Judge Incurs Sanctions for Wrong Answer to Question Whether She Would Perform Same-Sex Marriages

On March 7, the Supreme Court of Wyoming found that a municipal judge and part-time circuit court magistrate, Ruth Neely, violated Wyoming’s Code of Judicial Conduct (WCJC) when she told a reporter for a local newspaper that she would not perform same-sex marriages. The question was posed in light of the U.S. Supreme Court’s Obergefell decision and the Guzzo v. Mead decision by the U.S. District Court for the District of Wyoming. Neely v. Wyoming Commission on Judicial Conduct and Ethics, 2017 WL 900088; 2017 Wyo. LEXIS 26. The court described its decision as aligned with those of other state and federal courts which had considered the question of whether “a judge who will perform marriages only for opposite-sex couples violates the Code of Judicial Conduct.” The court, however, declined to remove Judge Neely from the bench, ordering instead that “Judge Neely shall either perform no marriage ceremonies or she shall perform marriage ceremonies regardless of the couple’s sexual orientation[.]” This was characterized as a public censure.
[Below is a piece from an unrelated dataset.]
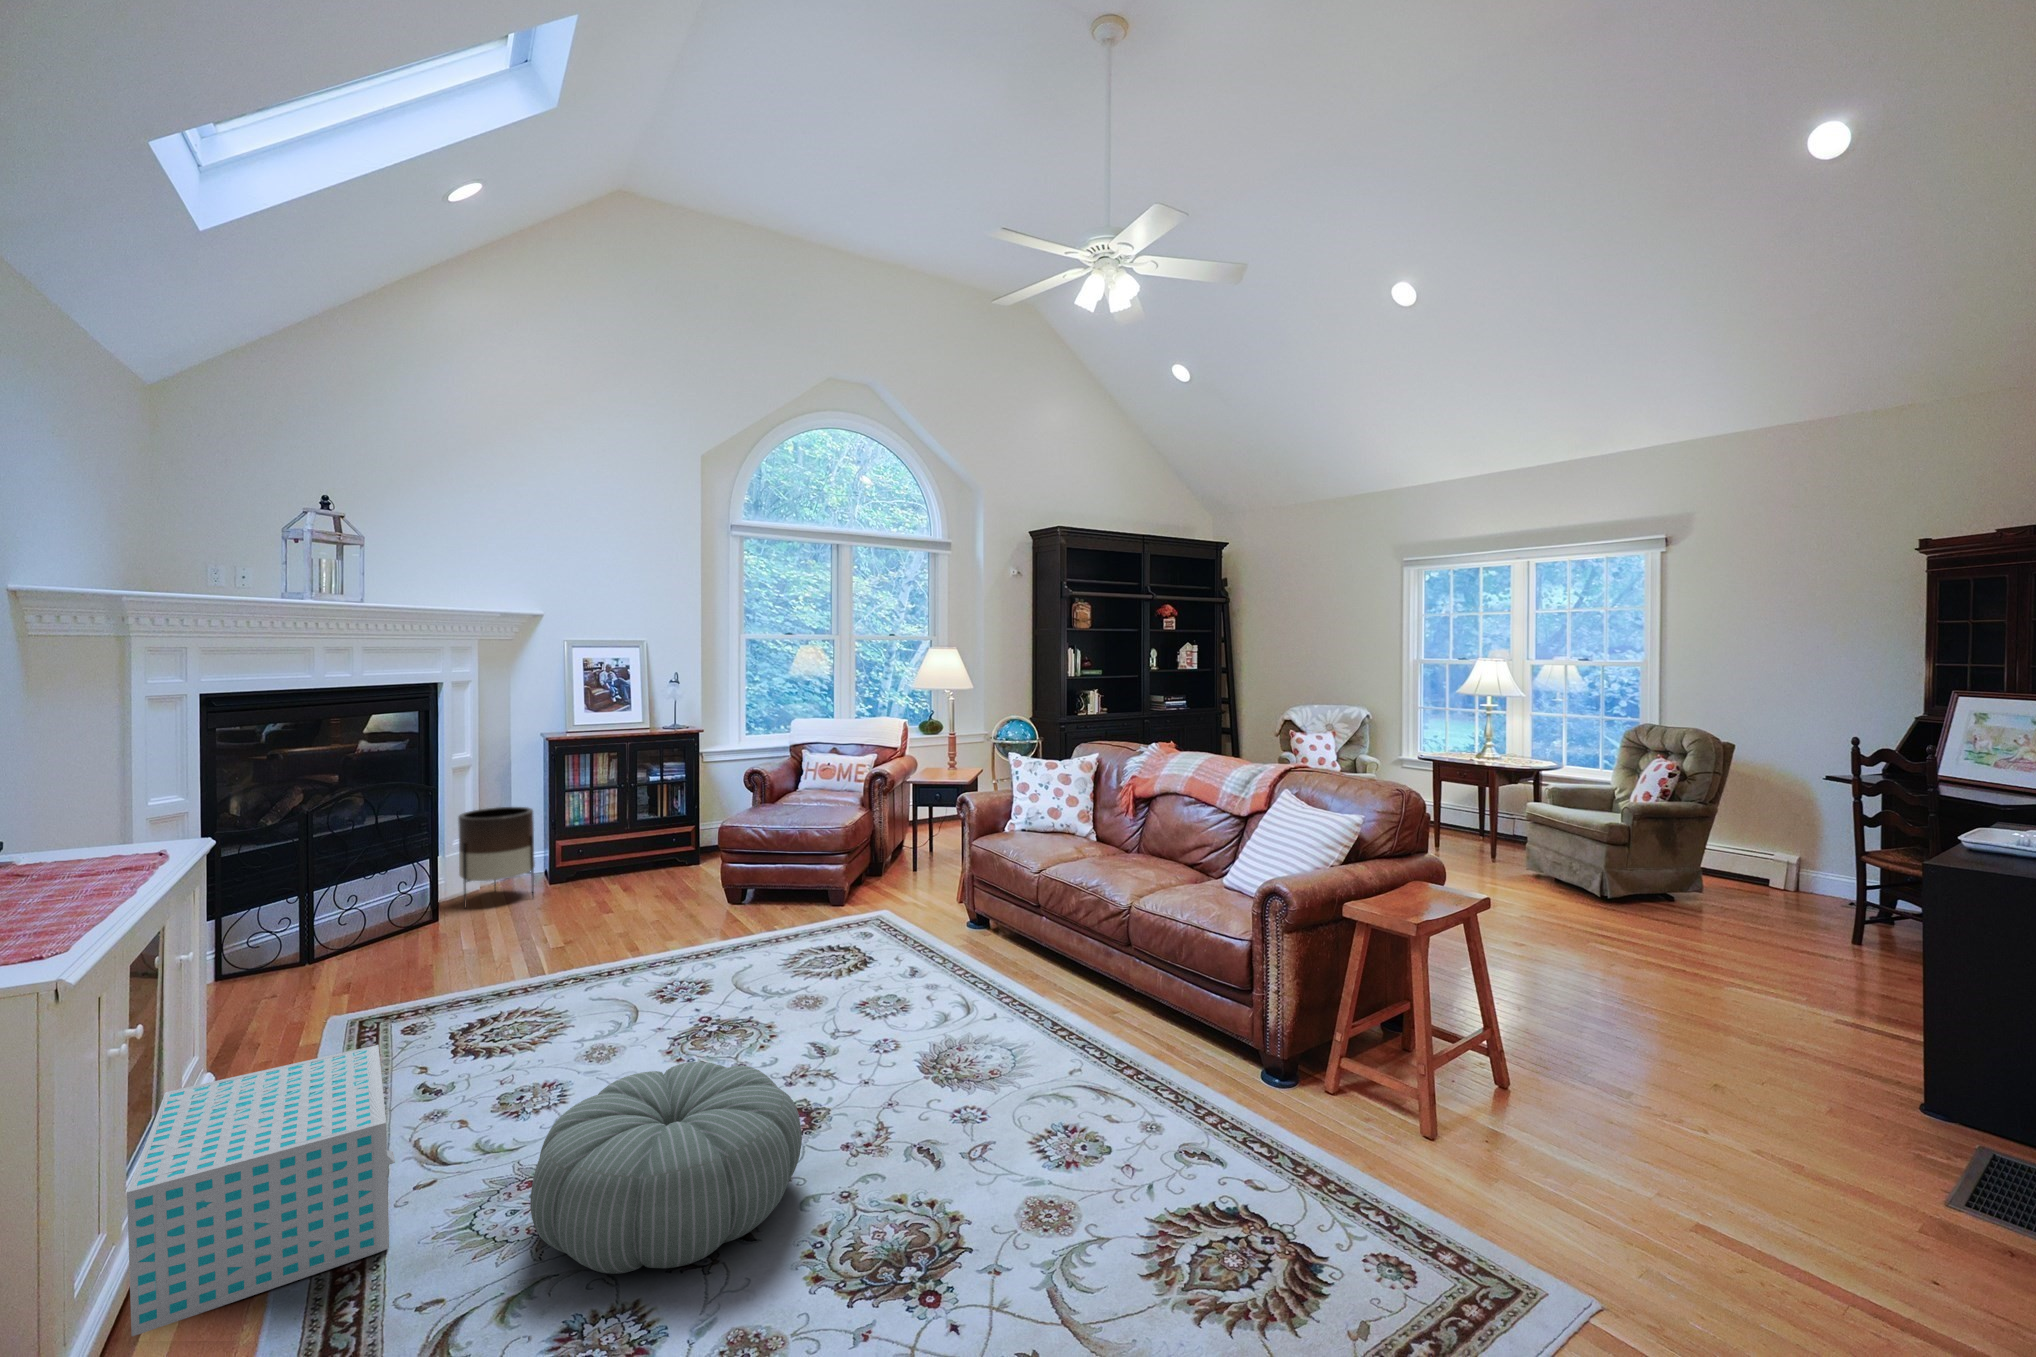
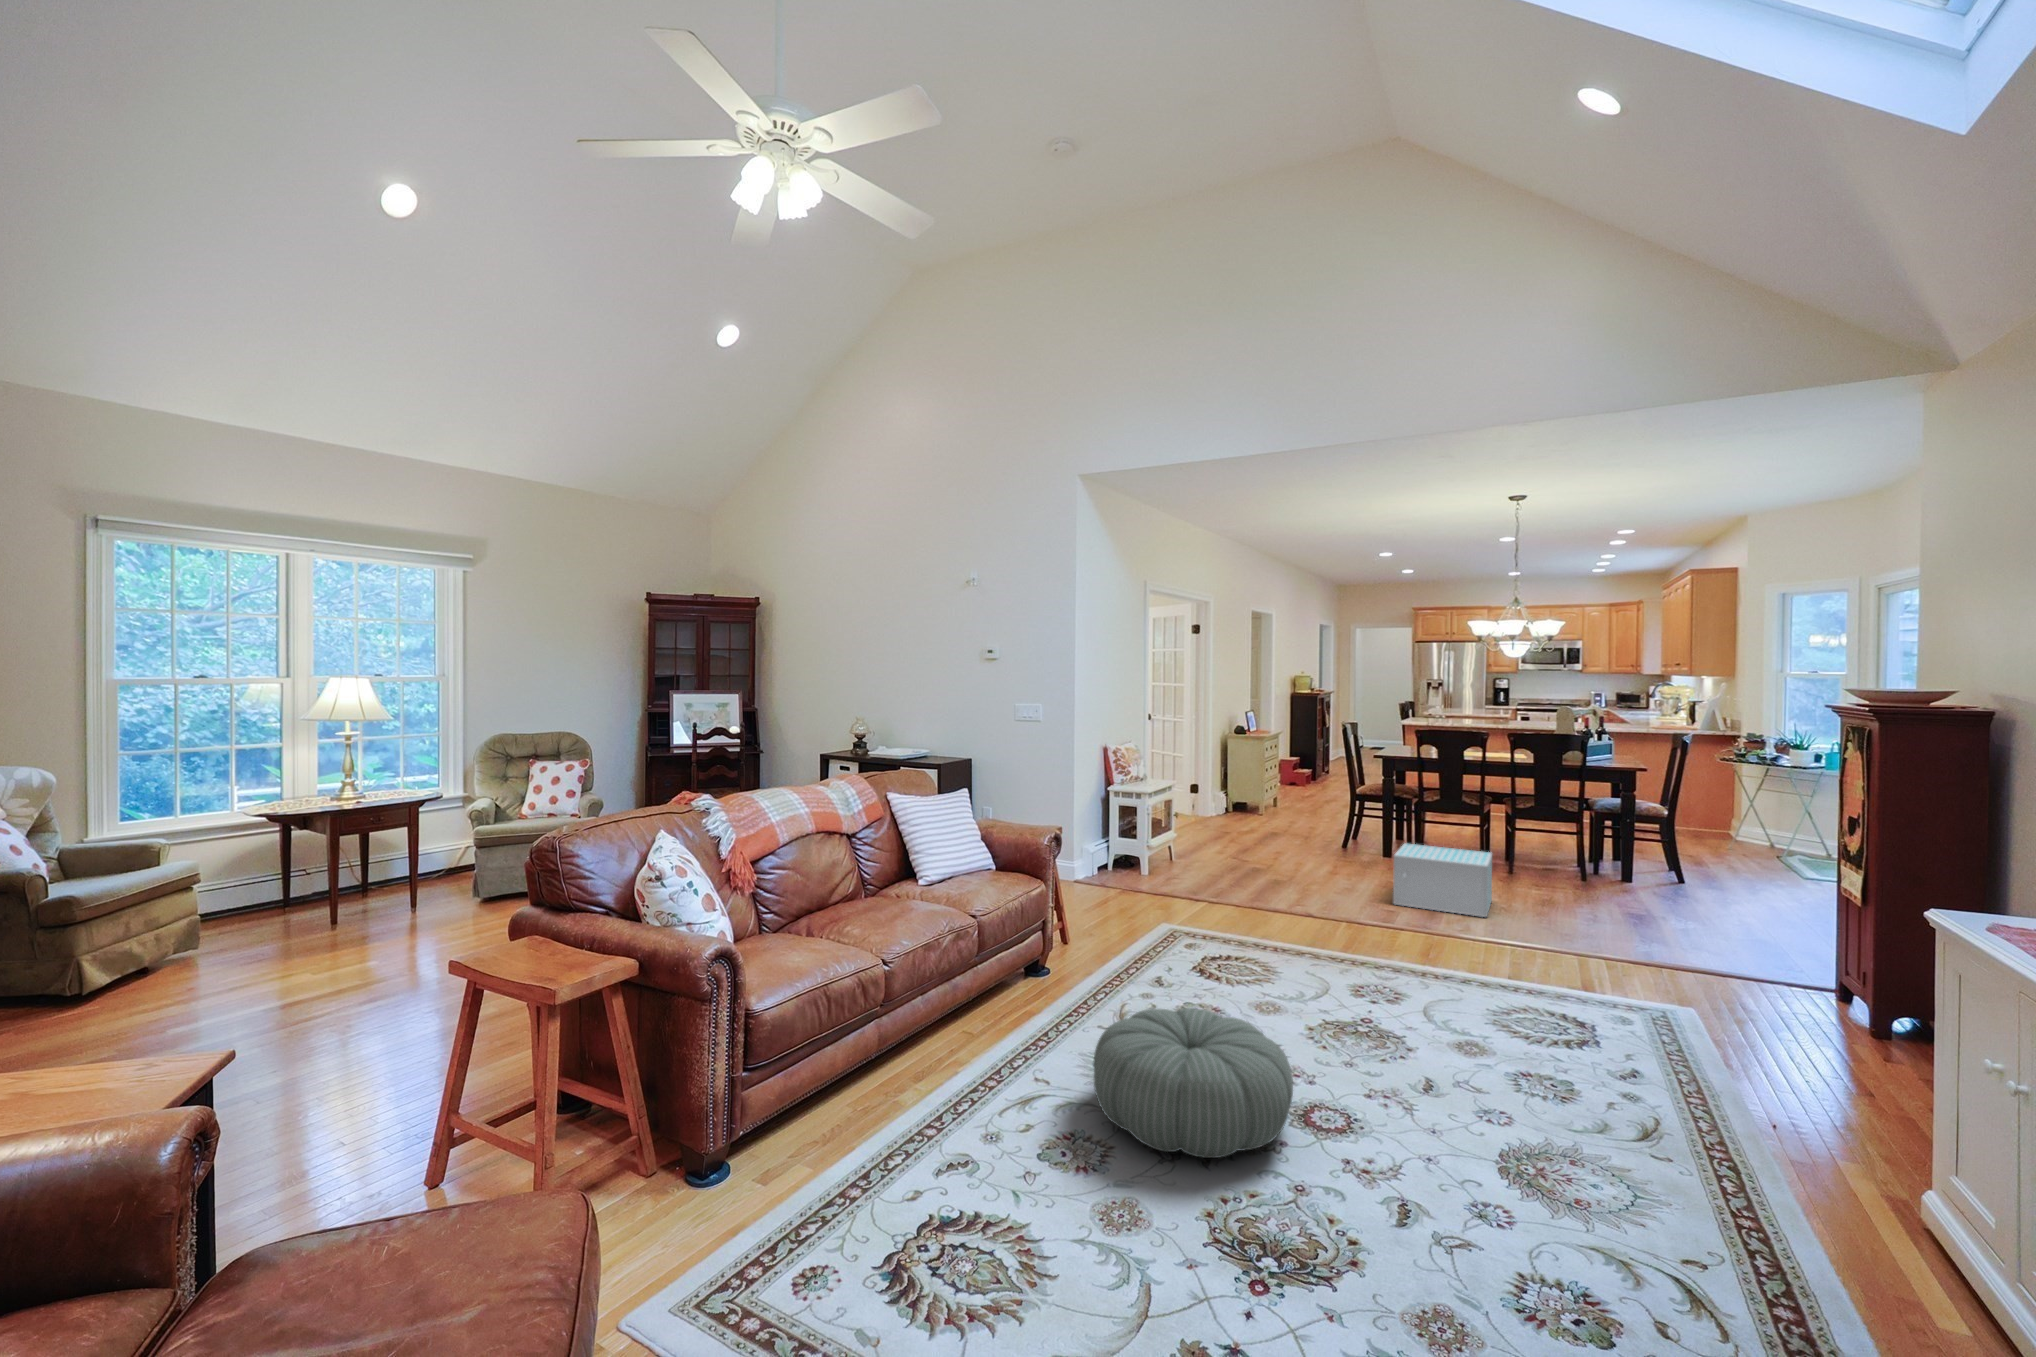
planter: present [458,807,535,907] -> none [1308,808,1366,892]
storage box: present [127,1045,395,1336] -> present [1393,843,1492,917]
Neely, who is not a lawyer and has no formal legal training, was appointed as municipal judge for the town of Pinedale in 1994. In 2001, Neely was also made a part-time circuit court magistrate, in which capacity she is permitted, but not required, to perform marriages. Neely is a devout Christian who holds the “sincere belief that marriage is the union of one man and one woman.”